A spokesperson for Abbott said in an email to CNN Business that the company is leveraging its global manufacturing and supply network to meet demand and “increasing production at an FDA approved facility in Europe and air freighting product in.”
The spokesperson noted that the recall only impacts batches of formulas produced and distributed in its Sturgis, Mich. facility, and said that no other products that Abbot distributes had so far tested positive for Salmonella or other pathogens.
“Our other US plants are running at maximum capacity and we’re converting some production of other liquid products to Similac,” she said, adding that the company “values the trust parents place in us for high quality and safe infant nutrition and will do whatever it takes to resolve this situation. We regret this situation and the impact it will have on parents, caregivers, patients and healthcare professionals.”
Learning to cope
First-time mom Tran Trivedi was relieved when she finally found a formula, Alimentum, that suited her four-month-old son, Armin.
“He could drink it without the gasiness and pain he would get from other formulas,” she said.
Like plenty of other parents, she’s spent hours every day trying to track down more supply. “I placed an order at one store on February 1st and it’s still on backorder with no time frame on when it will ship,” she said.

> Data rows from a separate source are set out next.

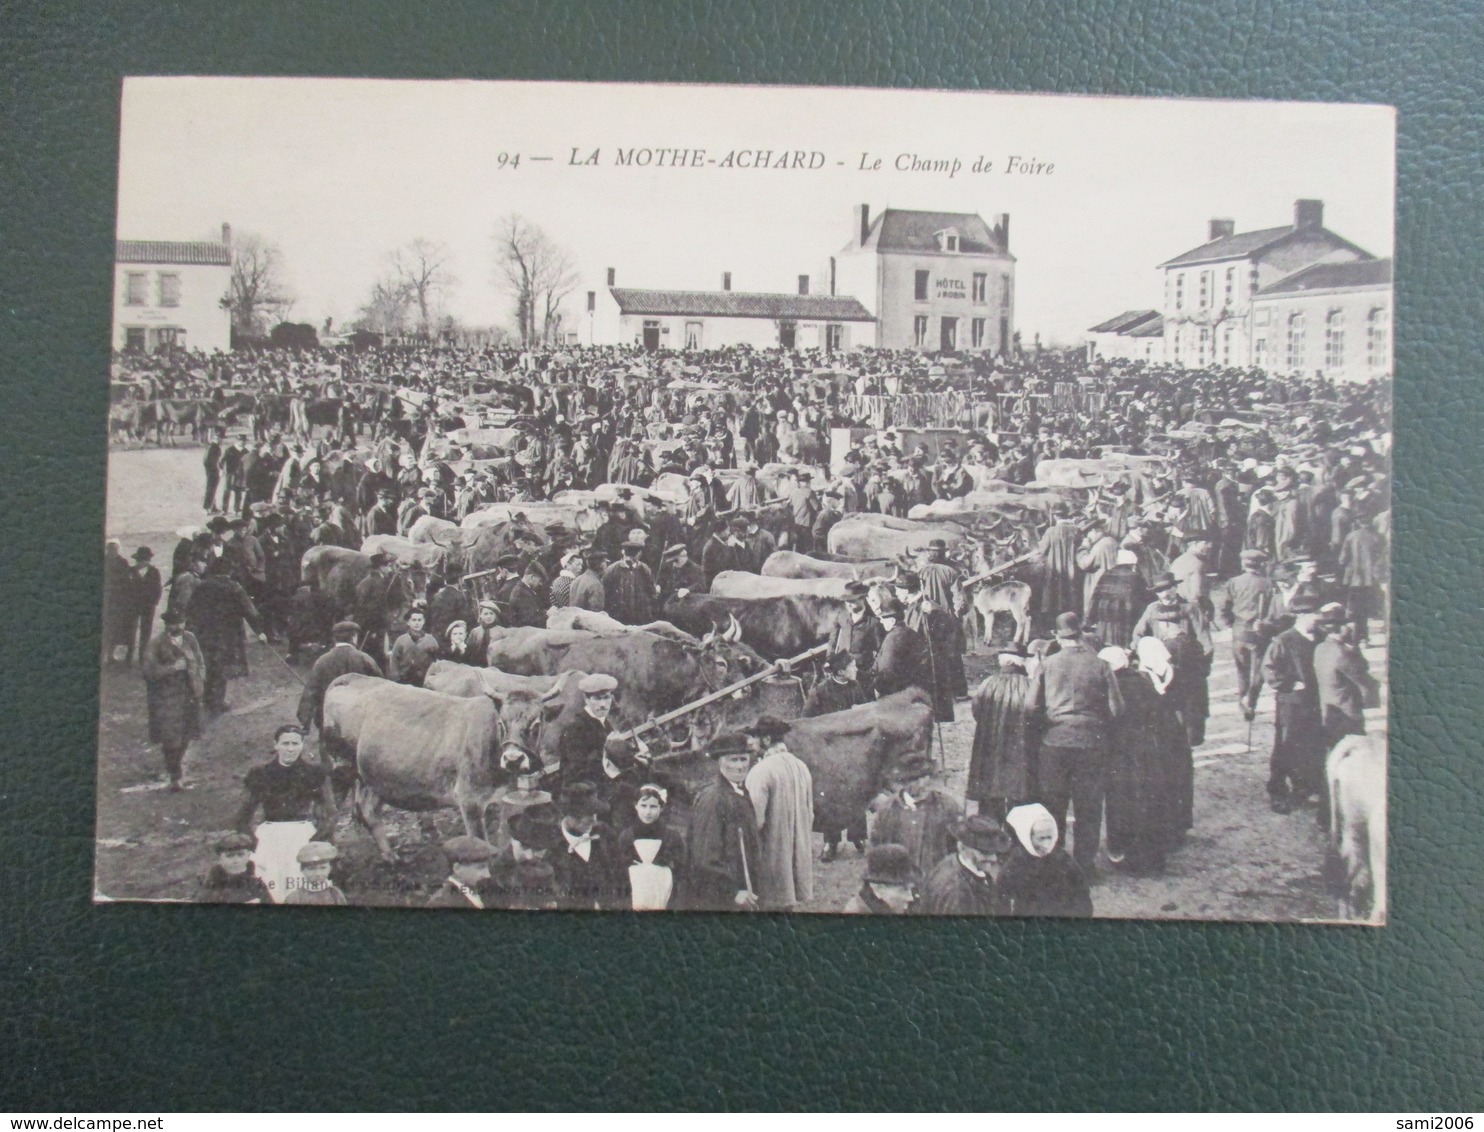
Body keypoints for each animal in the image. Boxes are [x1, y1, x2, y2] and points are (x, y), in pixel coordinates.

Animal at [317, 673, 504, 860]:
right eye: (502, 723)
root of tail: (350, 678)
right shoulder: (470, 797)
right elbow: (480, 842)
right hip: (341, 766)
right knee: (333, 810)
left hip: (371, 777)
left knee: (366, 810)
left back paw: (389, 854)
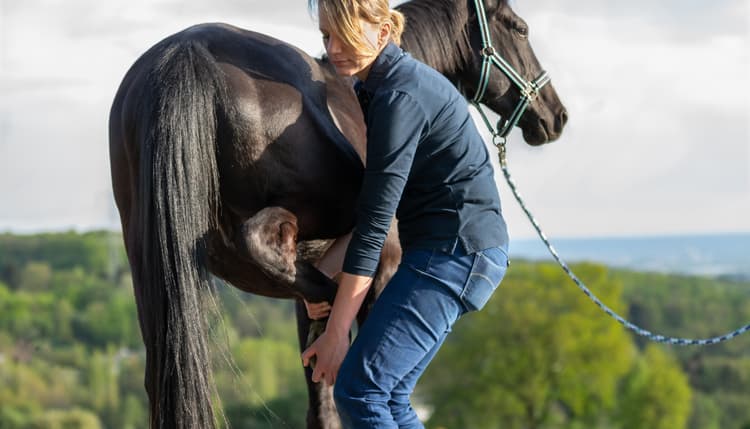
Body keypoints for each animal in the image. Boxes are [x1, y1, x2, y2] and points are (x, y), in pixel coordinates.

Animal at [108, 0, 567, 427]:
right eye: (521, 28)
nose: (556, 114)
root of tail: (187, 52)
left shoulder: (299, 299)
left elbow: (321, 408)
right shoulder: (385, 268)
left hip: (152, 267)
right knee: (261, 241)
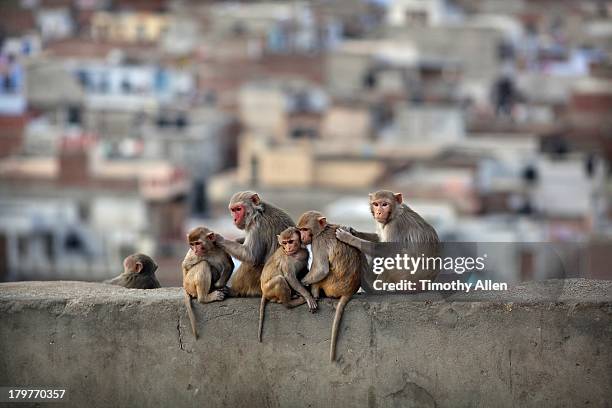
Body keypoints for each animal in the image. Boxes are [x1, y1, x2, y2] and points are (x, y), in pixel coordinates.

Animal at [298, 212, 368, 362]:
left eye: (305, 230)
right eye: (300, 230)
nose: (302, 237)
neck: (322, 230)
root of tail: (350, 290)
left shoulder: (318, 242)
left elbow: (322, 269)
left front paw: (301, 284)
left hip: (332, 285)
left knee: (323, 275)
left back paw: (315, 293)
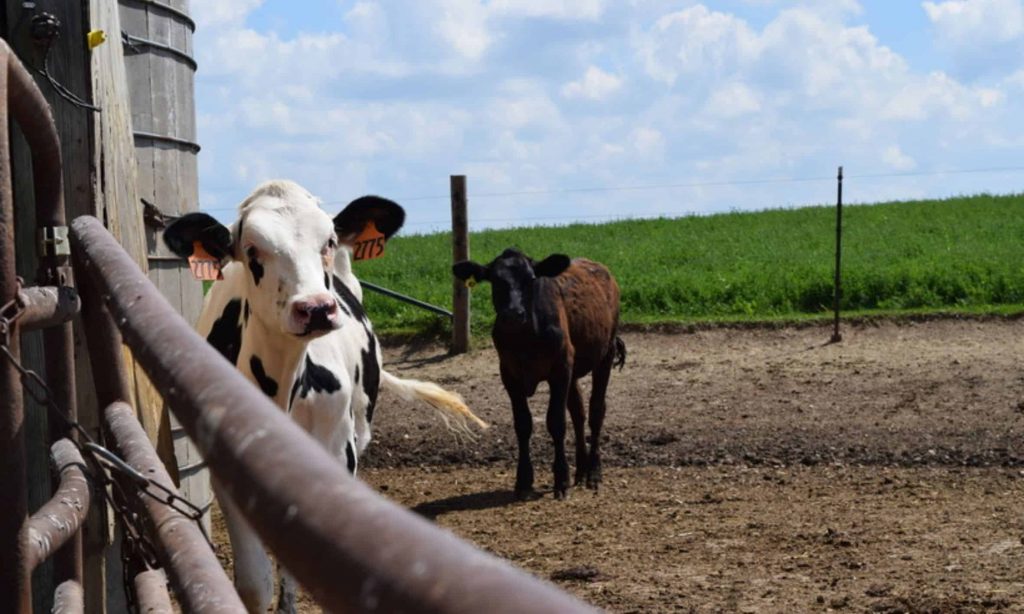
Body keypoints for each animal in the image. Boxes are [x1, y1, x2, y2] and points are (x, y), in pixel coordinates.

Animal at [165, 181, 485, 614]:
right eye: (252, 250)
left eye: (329, 241)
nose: (315, 308)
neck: (280, 389)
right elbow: (254, 583)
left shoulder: (334, 457)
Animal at [456, 249, 622, 499]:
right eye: (495, 280)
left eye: (531, 279)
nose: (513, 314)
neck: (526, 339)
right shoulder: (509, 375)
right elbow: (523, 424)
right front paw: (523, 480)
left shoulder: (560, 370)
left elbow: (556, 422)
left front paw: (561, 479)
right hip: (574, 369)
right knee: (578, 412)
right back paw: (581, 470)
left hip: (605, 354)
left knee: (596, 411)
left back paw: (593, 472)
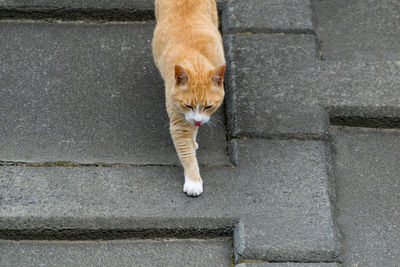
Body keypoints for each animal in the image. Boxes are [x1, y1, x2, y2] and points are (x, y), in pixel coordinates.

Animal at [152, 0, 225, 197]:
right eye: (188, 105)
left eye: (209, 107)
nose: (198, 121)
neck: (195, 58)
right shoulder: (179, 120)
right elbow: (186, 154)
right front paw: (193, 180)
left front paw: (194, 138)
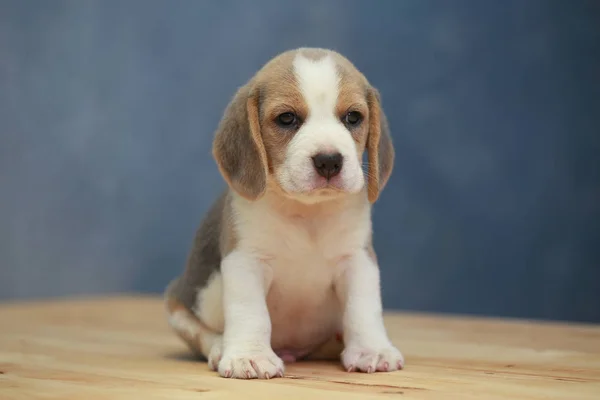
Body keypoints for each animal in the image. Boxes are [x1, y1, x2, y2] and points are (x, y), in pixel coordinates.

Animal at [163, 47, 404, 378]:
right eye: (287, 118)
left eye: (353, 117)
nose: (329, 160)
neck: (306, 212)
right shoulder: (246, 261)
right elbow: (251, 313)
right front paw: (249, 355)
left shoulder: (357, 261)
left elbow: (363, 309)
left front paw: (372, 349)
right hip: (177, 304)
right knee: (202, 333)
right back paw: (220, 347)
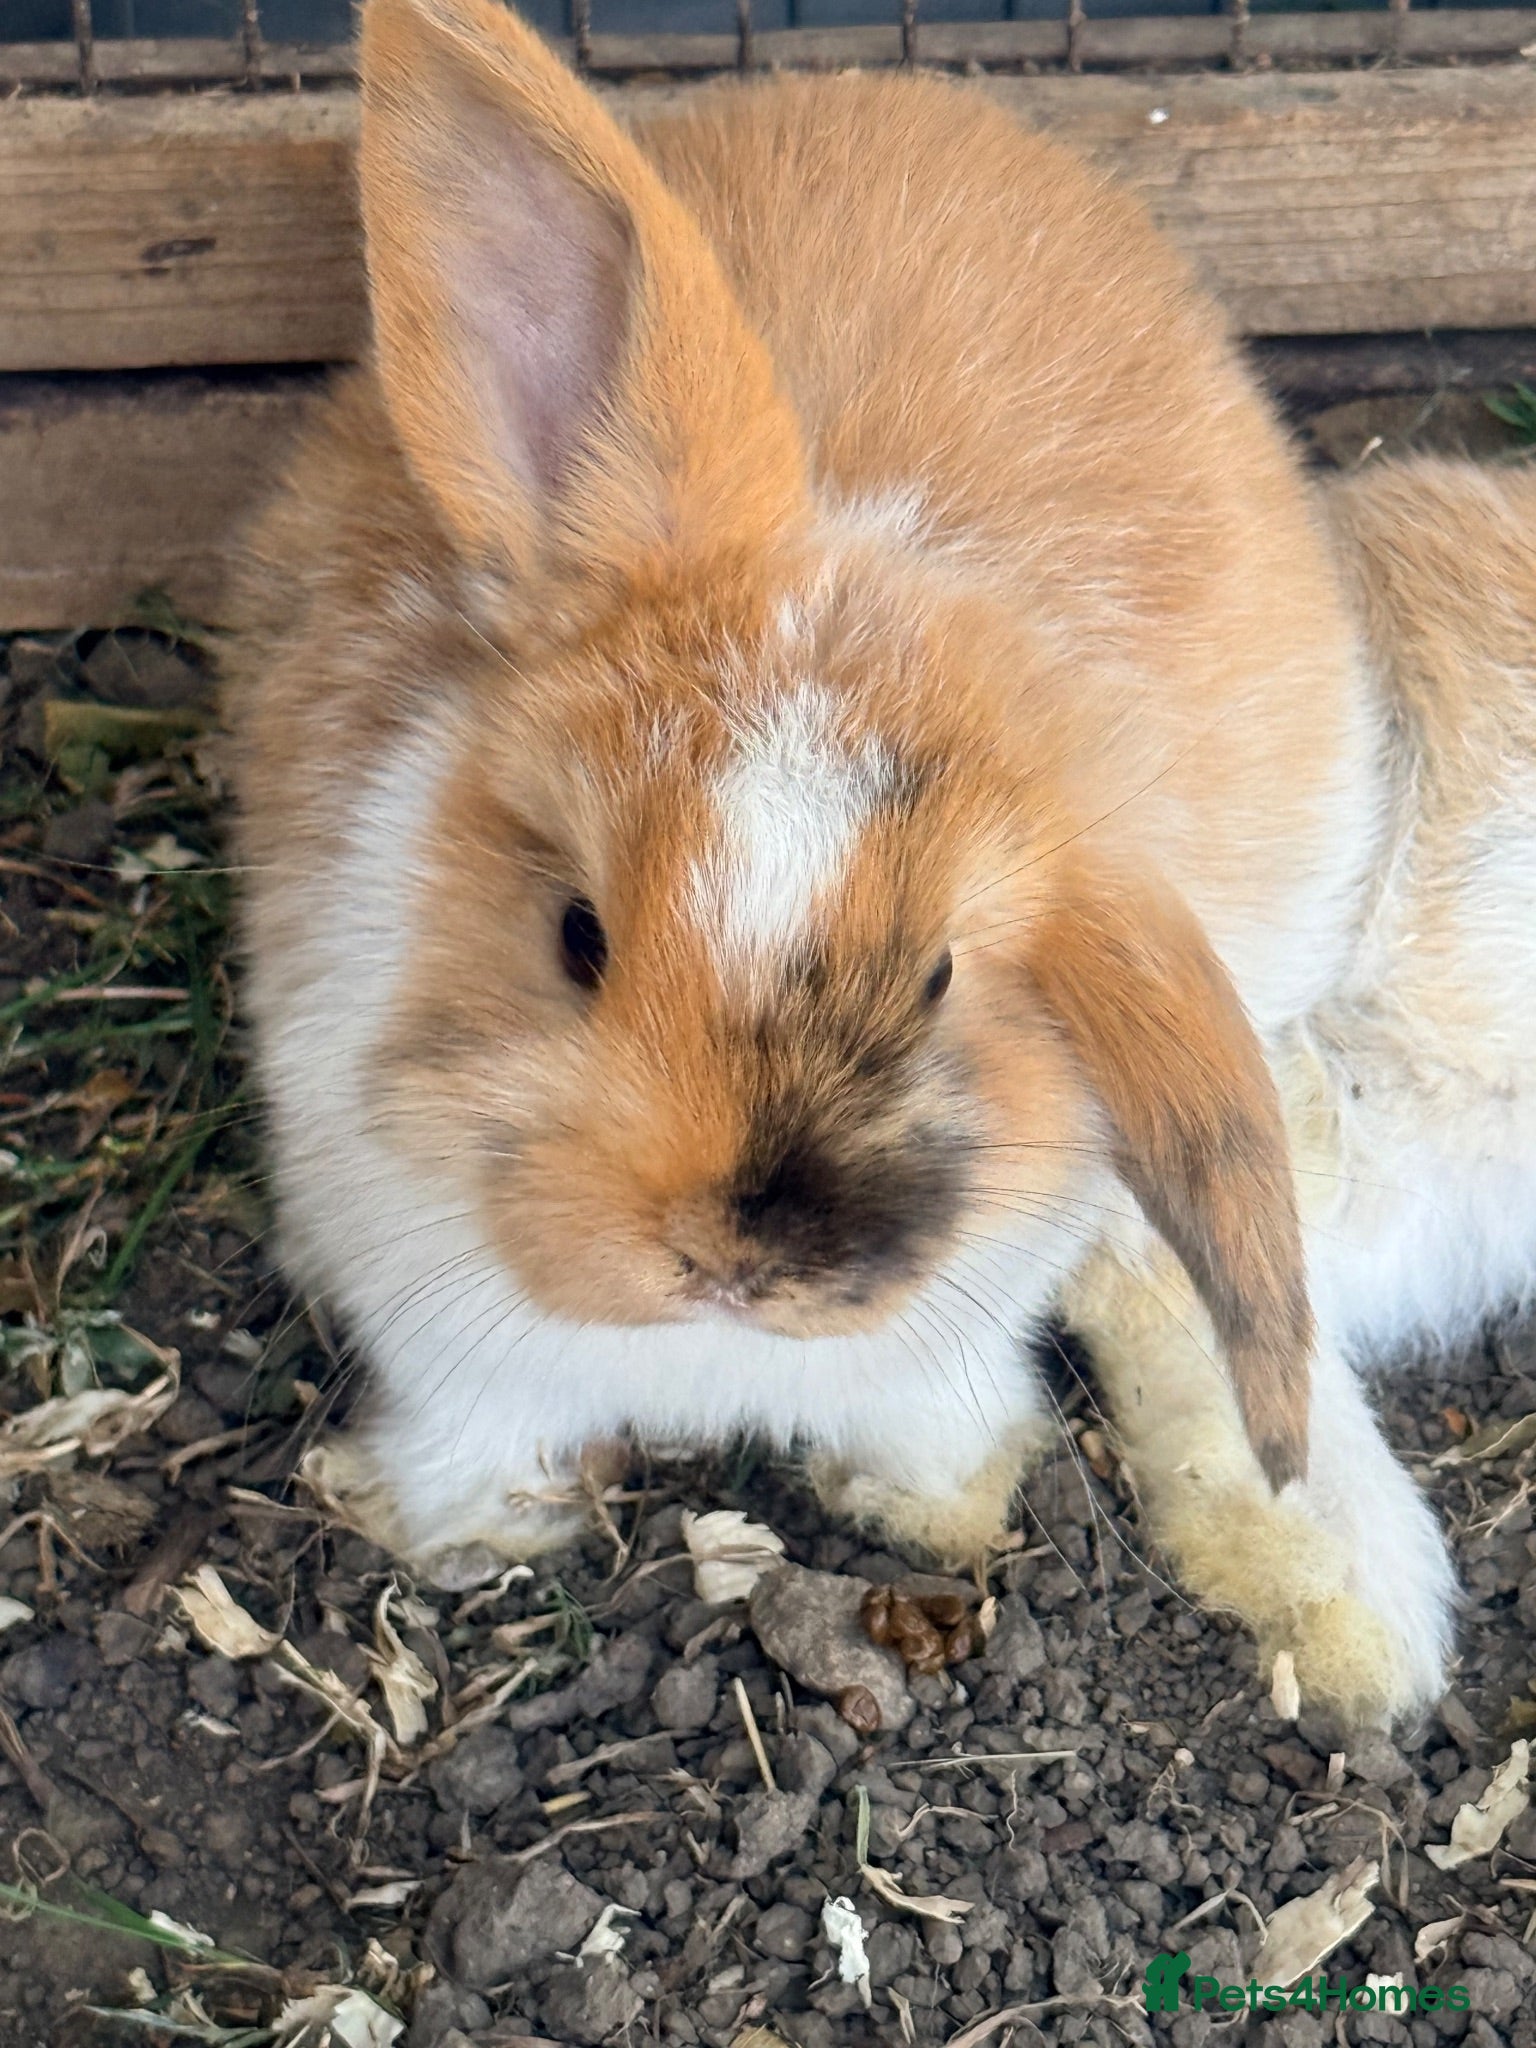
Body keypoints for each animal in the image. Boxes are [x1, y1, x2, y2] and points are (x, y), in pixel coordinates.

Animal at [229, 0, 1526, 1724]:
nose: (733, 1253)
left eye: (942, 977)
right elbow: (478, 1428)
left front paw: (933, 1506)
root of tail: (921, 94)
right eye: (575, 933)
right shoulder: (443, 1321)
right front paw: (463, 1531)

The recall also wiped out her stock, and Trivedi currently has six bottles of formula she was able to find in a store and from friends. It’s enough for about two weeks of feeding.
“It’s so stressful. I shouldn’t be struggling so much to find formula for my baby. Not everyone can breastfeed their baby. I pump and I’m not making enough for him,” said Trivedi, breaking down in tears.
“It’s not easy at all driving around everywhere with your newborn who has to eat and sleep and grow,” she said. “It shouldn’t be this way.”